The 631 CPA financial planners surveyed said 48% of their clients have expressed concerns about outliving their money. However, only 39% of the financial planners share this concern. As to what top three factors the financial planners’ clients think could cause them to outlive their money, the planners say it is health care costs (77%), market fluctuations (53%) and unexpected costs (50%). Additional causes for financial stress include lifestyle expenses (42%), the possibility of being a financial burden on relatives (22%) and the desire to leave an inheritance for their children (21%).
Fifty-seven percent of the financial planners say long-term care issues impact their clients’ financial planning more frequently than they did five years ago, but 42% said these issues have remained steady. Fifty percent said they have witnessed an increase in clients taking care of aging relatives, but 47% said it has remained steady. Forty-five percent said diminished capacity is impacting their clients’ financial planning more than it was five years ago, but 53% said it is the same.
On a positive note, 36% said job losses are impacting their clients’ retirement planning less than they were five years ago, but 55% said it is the same. Additionally, 50% of the financial planners said their clients are more confident they are ready for retirement compared to five years ago. However, 33% said their clients are less confident and 17% saw no change.
“There’s been a relatively steady increase in asset values over the last few years,” says Michael Landsberg, member of AICPA Personal Financial Planning Executive Committee. “This, in turn, has led to stronger client balance sheets and, presumably, increased confidence that their money will continue working for them well into retirement. Of course, all of this can change, which is why it is important to revisit asset allocation, make appropriate adjustments and ensure your savings and investments will be able to fund the lifestyle you envision in retirement.”

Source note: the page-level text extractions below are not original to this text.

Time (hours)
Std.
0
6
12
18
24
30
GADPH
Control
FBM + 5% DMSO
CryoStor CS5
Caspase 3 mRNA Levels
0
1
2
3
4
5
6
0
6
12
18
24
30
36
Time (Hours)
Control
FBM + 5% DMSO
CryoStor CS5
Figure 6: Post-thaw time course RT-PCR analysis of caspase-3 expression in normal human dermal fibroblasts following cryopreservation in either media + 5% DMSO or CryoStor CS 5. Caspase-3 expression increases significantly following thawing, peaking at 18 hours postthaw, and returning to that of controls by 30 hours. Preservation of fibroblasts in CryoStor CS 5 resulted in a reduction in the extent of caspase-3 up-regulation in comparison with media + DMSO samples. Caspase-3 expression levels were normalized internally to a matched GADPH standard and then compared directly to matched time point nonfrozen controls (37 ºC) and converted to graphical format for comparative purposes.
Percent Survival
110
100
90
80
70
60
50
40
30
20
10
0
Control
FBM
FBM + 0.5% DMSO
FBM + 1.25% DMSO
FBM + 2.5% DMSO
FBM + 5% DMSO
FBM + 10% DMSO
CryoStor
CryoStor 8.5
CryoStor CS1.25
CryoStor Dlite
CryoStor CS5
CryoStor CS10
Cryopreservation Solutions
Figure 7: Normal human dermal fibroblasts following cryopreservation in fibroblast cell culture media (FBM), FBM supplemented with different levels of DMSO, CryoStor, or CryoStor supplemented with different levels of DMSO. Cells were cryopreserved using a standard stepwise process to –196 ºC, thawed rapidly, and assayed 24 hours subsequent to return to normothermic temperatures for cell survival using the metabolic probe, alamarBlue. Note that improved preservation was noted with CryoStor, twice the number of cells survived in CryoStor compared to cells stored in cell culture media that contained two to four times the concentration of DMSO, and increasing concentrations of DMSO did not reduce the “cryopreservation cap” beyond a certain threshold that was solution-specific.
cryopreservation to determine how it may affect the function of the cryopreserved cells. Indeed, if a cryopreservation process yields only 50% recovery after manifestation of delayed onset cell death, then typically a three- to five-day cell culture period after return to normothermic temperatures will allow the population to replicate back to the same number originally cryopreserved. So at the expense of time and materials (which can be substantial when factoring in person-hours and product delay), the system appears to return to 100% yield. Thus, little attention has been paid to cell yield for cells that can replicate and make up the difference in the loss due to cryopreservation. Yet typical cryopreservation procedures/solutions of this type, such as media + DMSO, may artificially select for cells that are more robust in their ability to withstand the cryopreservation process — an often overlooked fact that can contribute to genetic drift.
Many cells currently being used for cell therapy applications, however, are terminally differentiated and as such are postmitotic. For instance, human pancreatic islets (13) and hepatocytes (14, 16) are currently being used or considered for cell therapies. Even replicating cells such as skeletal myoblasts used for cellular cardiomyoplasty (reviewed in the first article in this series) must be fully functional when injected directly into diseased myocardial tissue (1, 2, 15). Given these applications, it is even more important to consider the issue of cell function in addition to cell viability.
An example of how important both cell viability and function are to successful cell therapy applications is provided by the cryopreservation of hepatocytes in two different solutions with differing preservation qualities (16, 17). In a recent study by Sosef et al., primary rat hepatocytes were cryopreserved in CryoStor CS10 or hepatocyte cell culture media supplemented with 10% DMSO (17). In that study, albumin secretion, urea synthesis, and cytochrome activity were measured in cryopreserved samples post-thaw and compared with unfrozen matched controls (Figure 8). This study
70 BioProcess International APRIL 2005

Andrea Millar, director of financial planning at the Association of International Certified Professional Accountants, adds: “It is incumbent on financial planners to act sooner than later when planning for their clients’ late retirement years. Particularly, they should address client concerns about long-term care and the prospect of diminished capacity to ensure their clients’ wishes will be carried out.”
To improve Americans’ retirement readiness, AICPA suggests five tips:
- Explore long-term care coverage early—this includes traditional long-term care insurance, hybrid long-term care insurance, Medicaid options or self-insuring.

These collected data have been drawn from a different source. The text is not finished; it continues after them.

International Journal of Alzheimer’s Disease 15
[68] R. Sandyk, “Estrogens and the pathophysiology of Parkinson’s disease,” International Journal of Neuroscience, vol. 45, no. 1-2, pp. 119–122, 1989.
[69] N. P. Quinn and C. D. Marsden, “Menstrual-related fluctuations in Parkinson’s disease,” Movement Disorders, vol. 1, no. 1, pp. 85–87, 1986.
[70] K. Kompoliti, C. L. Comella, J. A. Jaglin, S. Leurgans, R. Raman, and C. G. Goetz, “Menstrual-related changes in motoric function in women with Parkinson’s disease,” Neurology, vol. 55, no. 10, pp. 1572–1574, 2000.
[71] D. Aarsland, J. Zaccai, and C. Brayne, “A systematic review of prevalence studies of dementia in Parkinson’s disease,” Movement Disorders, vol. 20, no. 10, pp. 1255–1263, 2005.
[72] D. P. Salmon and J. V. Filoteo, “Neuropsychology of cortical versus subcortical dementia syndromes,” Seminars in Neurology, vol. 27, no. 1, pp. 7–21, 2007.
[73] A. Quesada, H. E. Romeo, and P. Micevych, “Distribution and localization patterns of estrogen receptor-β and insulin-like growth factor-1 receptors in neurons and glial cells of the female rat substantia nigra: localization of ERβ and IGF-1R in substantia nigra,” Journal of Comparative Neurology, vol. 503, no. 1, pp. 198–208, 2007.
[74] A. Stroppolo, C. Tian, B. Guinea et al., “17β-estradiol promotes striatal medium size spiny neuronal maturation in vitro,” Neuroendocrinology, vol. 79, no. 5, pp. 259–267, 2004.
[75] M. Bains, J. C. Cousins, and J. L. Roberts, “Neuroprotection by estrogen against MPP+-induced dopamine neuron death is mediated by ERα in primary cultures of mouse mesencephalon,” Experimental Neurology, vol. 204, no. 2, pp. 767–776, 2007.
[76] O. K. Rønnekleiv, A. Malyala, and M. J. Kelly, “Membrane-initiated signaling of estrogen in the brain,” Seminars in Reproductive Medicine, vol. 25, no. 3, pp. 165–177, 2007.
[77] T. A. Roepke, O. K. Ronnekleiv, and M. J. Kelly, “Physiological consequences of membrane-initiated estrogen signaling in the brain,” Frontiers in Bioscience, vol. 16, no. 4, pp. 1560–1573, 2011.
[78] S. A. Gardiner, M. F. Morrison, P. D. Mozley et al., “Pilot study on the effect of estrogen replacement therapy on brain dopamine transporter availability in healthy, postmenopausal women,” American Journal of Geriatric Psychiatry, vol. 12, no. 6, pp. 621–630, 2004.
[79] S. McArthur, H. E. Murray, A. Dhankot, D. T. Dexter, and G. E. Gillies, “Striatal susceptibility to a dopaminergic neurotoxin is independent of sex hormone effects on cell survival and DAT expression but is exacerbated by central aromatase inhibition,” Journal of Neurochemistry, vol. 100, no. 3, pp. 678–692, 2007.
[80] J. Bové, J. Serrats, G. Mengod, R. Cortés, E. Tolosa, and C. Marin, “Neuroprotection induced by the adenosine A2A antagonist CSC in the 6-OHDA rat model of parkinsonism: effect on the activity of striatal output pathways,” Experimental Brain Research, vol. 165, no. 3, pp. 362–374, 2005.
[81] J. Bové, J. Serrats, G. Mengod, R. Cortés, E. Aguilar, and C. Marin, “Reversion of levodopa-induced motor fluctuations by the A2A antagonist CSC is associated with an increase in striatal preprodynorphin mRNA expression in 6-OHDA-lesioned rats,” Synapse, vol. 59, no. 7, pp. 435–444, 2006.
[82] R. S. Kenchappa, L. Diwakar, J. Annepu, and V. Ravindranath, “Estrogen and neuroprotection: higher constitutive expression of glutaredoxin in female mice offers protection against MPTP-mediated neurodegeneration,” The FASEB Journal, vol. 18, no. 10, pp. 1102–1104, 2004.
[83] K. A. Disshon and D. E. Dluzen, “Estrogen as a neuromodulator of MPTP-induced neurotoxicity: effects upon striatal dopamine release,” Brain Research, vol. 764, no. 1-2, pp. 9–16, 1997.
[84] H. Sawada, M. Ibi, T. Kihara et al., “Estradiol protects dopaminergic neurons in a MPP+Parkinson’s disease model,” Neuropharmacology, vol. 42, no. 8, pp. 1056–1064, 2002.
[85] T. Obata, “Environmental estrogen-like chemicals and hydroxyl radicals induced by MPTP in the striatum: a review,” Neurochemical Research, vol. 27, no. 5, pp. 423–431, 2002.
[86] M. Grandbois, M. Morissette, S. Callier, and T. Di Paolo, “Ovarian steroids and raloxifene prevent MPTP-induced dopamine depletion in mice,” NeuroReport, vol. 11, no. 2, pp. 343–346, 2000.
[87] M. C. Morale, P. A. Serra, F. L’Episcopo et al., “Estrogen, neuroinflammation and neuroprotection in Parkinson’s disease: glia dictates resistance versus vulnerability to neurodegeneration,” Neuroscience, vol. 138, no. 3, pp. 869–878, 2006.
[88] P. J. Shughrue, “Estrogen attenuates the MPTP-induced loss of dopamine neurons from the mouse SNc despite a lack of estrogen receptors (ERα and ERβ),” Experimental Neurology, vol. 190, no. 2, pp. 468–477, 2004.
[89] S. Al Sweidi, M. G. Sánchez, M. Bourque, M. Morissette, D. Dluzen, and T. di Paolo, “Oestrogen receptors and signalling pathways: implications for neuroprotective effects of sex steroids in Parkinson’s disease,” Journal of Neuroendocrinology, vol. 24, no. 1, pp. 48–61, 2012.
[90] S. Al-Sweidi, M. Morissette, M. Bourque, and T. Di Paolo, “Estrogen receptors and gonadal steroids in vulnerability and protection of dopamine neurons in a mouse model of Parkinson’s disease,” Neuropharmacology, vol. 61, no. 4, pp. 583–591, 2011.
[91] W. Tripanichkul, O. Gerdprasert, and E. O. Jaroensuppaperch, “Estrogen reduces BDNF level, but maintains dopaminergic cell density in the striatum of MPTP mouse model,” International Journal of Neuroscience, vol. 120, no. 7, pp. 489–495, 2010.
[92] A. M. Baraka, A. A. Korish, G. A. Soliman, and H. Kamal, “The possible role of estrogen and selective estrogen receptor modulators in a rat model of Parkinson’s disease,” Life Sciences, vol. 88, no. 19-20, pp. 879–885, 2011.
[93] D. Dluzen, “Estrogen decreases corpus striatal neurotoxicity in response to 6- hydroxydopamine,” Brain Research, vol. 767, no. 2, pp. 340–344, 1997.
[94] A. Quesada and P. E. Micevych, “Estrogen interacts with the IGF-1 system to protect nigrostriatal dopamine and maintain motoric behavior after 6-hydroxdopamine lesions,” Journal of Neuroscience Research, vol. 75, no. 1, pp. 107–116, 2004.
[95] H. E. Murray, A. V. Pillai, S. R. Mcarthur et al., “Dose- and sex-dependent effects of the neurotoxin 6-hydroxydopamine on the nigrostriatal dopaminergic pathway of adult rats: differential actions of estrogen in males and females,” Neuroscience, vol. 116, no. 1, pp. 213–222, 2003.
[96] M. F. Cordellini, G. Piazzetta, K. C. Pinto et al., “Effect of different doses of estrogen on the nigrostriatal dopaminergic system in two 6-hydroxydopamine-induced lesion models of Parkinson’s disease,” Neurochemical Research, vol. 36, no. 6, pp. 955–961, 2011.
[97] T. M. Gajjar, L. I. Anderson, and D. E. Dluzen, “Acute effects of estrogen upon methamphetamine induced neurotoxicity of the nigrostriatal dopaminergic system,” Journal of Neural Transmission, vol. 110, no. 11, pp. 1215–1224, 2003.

- Don’t look at your portfolio too often—the AICPA notes that in any given year, the stock market has a 70% chance of increasing in value. People need to appreciate that markets fluctuate but, in general, historically have risen over long periods of time.

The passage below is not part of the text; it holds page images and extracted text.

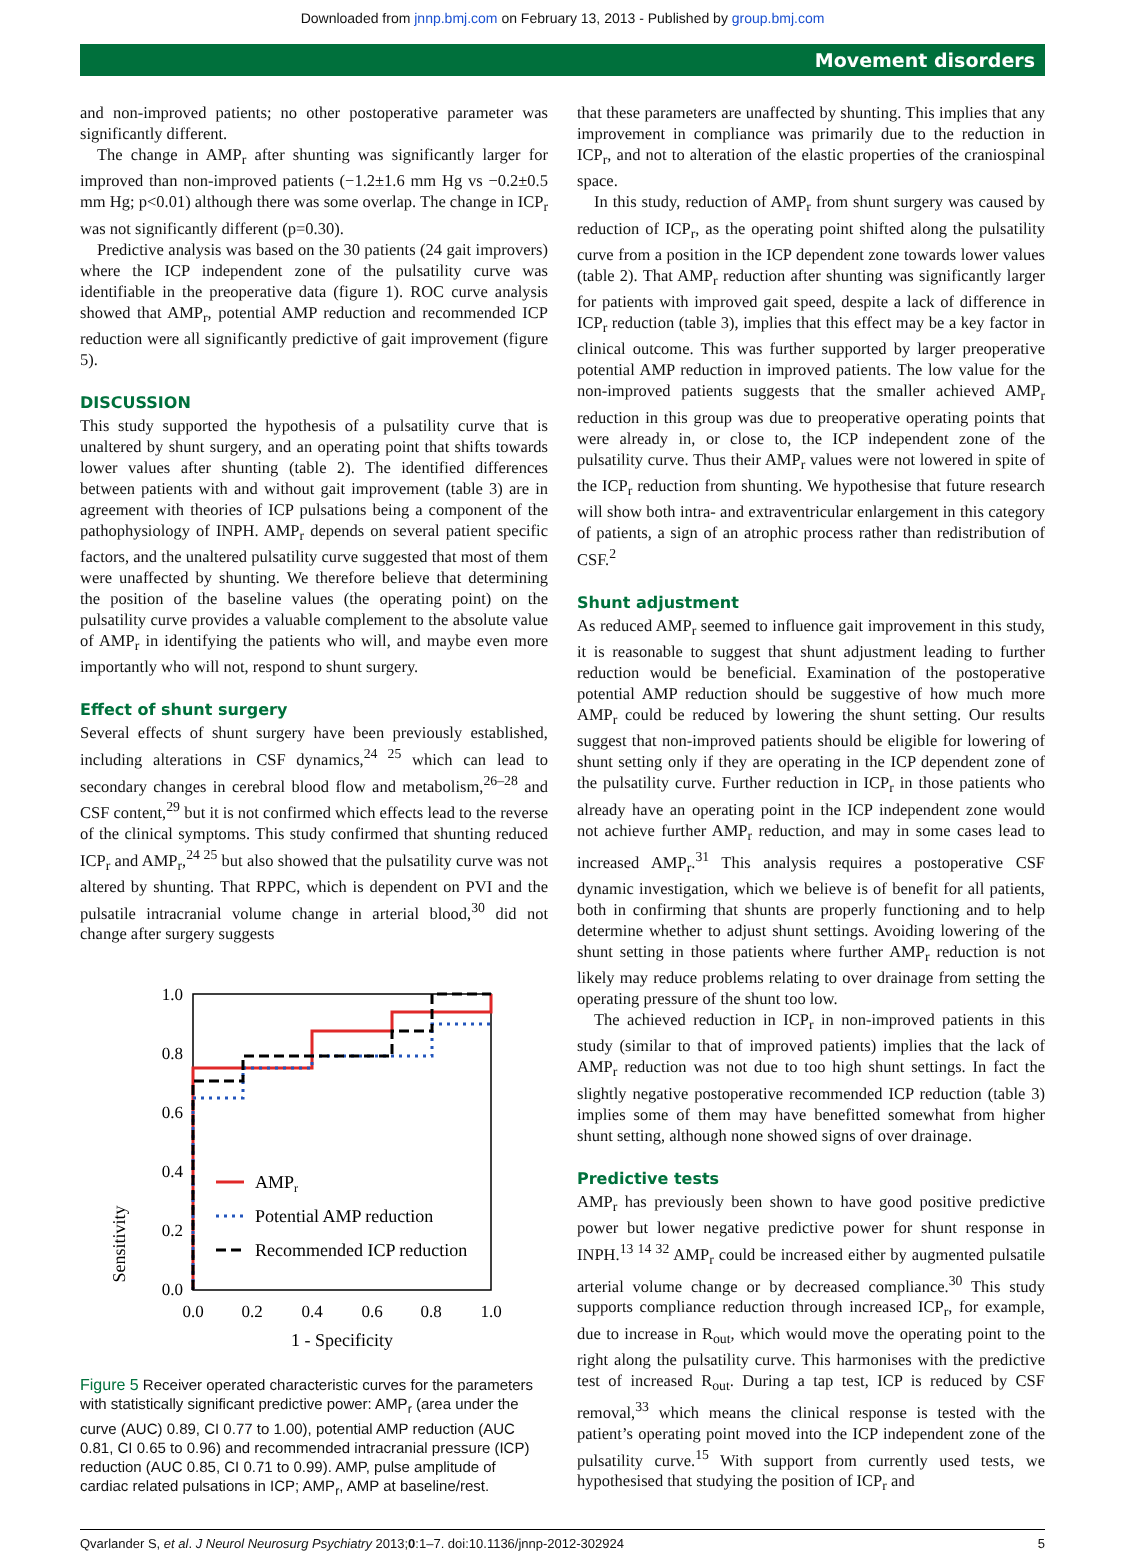Downloaded from jnnp.bmj.com on February 13, 2013 - Published by group.bmj.com
Movement disorders
and non-improved patients; no other postoperative parameter was significantly different.
The change in AMP<sub>r</sub> after shunting was significantly larger for improved than non-improved patients (−1.2±1.6 mm Hg vs −0.2±0.5 mm Hg; p<0.01) although there was some overlap. The change in ICP<sub>r</sub> was not significantly different (p=0.30).
Predictive analysis was based on the 30 patients (24 gait improvers) where the ICP independent zone of the pulsatility curve was identifiable in the preoperative data (figure 1). ROC curve analysis showed that AMP<sub>r</sub>, potential AMP reduction and recommended ICP reduction were all significantly predictive of gait improvement (figure 5).
DISCUSSION
This study supported the hypothesis of a pulsatility curve that is unaltered by shunt surgery, and an operating point that shifts towards lower values after shunting (table 2). The identified differences between patients with and without gait improvement (table 3) are in agreement with theories of ICP pulsations being a component of the pathophysiology of INPH. AMP<sub>r</sub> depends on several patient specific factors, and the unaltered pulsatility curve suggested that most of them were unaffected by shunting. We therefore believe that determining the position of the baseline values (the operating point) on the pulsatility curve provides a valuable complement to the absolute value of AMP<sub>r</sub> in identifying the patients who will, and maybe even more importantly who will not, respond to shunt surgery.
Effect of shunt surgery
Several effects of shunt surgery have been previously established, including alterations in CSF dynamics,<sup>24 25</sup> which can lead to secondary changes in cerebral blood flow and metabolism,<sup>26–28</sup> and CSF content,<sup>29</sup> but it is not confirmed which effects lead to the reverse of the clinical symptoms. This study confirmed that shunting reduced ICP<sub>r</sub> and AMP<sub>r</sub>,<sup>24 25</sup> but also showed that the pulsatility curve was not altered by shunting. That RPPC, which is dependent on PVI and the pulsatile intracranial volume change in arterial blood,<sup>30</sup> did not change after surgery suggests
Sensitivity
1.0
0.8
0.6
0.4
0.2
0.0
0.0
0.2
0.4
0.6
0.8
1.0
1 - Specificity
AMPr
Potential AMP reduction
Recommended ICP reduction
Figure 5 Receiver operated characteristic curves for the parameters with statistically significant predictive power: AMP<sub>r</sub> (area under the curve (AUC) 0.89, CI 0.77 to 1.00), potential AMP reduction (AUC 0.81, CI 0.65 to 0.96) and recommended intracranial pressure (ICP) reduction (AUC 0.85, CI 0.71 to 0.99). AMP, pulse amplitude of cardiac related pulsations in ICP; AMP<sub>r</sub>, AMP at baseline/rest.
that these parameters are unaffected by shunting. This implies that any improvement in compliance was primarily due to the reduction in ICP<sub>r</sub>, and not to alteration of the elastic properties of the craniospinal space.
In this study, reduction of AMP<sub>r</sub> from shunt surgery was caused by reduction of ICP<sub>r</sub>, as the operating point shifted along the pulsatility curve from a position in the ICP dependent zone towards lower values (table 2). That AMP<sub>r</sub> reduction after shunting was significantly larger for patients with improved gait speed, despite a lack of difference in ICP<sub>r</sub> reduction (table 3), implies that this effect may be a key factor in clinical outcome. This was further supported by larger preoperative potential AMP reduction in improved patients. The low value for the non-improved patients suggests that the smaller achieved AMP<sub>r</sub> reduction in this group was due to preoperative operating points that were already in, or close to, the ICP independent zone of the pulsatility curve. Thus their AMP<sub>r</sub> values were not lowered in spite of the ICP<sub>r</sub> reduction from shunting. We hypothesise that future research will show both intra- and extraventricular enlargement in this category of patients, a sign of an atrophic process rather than redistribution of CSF.<sup>2</sup>
Shunt adjustment
As reduced AMP<sub>r</sub> seemed to influence gait improvement in this study, it is reasonable to suggest that shunt adjustment leading to further reduction would be beneficial. Examination of the postoperative potential AMP reduction should be suggestive of how much more AMP<sub>r</sub> could be reduced by lowering the shunt setting. Our results suggest that non-improved patients should be eligible for lowering of shunt setting only if they are operating in the ICP dependent zone of the pulsatility curve. Further reduction in ICP<sub>r</sub> in those patients who already have an operating point in the ICP independent zone would not achieve further AMP<sub>r</sub> reduction, and may in some cases lead to increased AMP<sub>r</sub>.<sup>31</sup> This analysis requires a postoperative CSF dynamic investigation, which we believe is of benefit for all patients, both in confirming that shunts are properly functioning and to help determine whether to adjust shunt settings. Avoiding lowering of the shunt setting in those patients where further AMP<sub>r</sub> reduction is not likely may reduce problems relating to over drainage from setting the operating pressure of the shunt too low.
The achieved reduction in ICP<sub>r</sub> in non-improved patients in this study (similar to that of improved patients) implies that the lack of AMP<sub>r</sub> reduction was not due to too high shunt settings. In fact the slightly negative postoperative recommended ICP reduction (table 3) implies some of them may have benefitted somewhat from higher shunt setting, although none showed signs of over drainage.
Predictive tests
AMP<sub>r</sub> has previously been shown to have good positive predictive power but lower negative predictive power for shunt response in INPH.<sup>13 14 32</sup> AMP<sub>r</sub> could be increased either by augmented pulsatile arterial volume change or by decreased compliance.<sup>30</sup> This study supports compliance reduction through increased ICP<sub>r</sub>, for example, due to increase in R<sub>out</sub>, which would move the operating point to the right along the pulsatility curve. This harmonises with the predictive test of increased R<sub>out</sub>. During a tap test, ICP is reduced by CSF removal,<sup>33</sup> which means the clinical response is tested with the patient’s operating point moved into the ICP independent zone of the pulsatility curve.<sup>15</sup> With support from currently used tests, we hypothesised that studying the position of ICP<sub>r</sub> and
Qvarlander S, et al. J Neurol Neurosurg Psychiatry 2013;0:1–7. doi:10.1136/jnnp-2012-302924 5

- Take advantage of catch-up contributions once you reach age 50—individuals age 50 and older can contribute an additional $6,000 to their 401(k) and $1,000 to an individual retirement account (IRA).
- Have a tax-efficient drawdown strategy—because taxes can take a hefty bite out of cash flow, it’s critical to be mindful of retirement withdrawals bouncing a person into a higher tax bracket, affecting taxes on Social Security benefits and triggering higher capital gains taxes and other adverse tax consequences.
- Plan to pay off or pay down debt before retiring—debt is generally unfavorable for individuals in retirement, as it hurts their cash flow, AICPA says.
AICPA conducted the online survey between August 20 and September 24, 2018.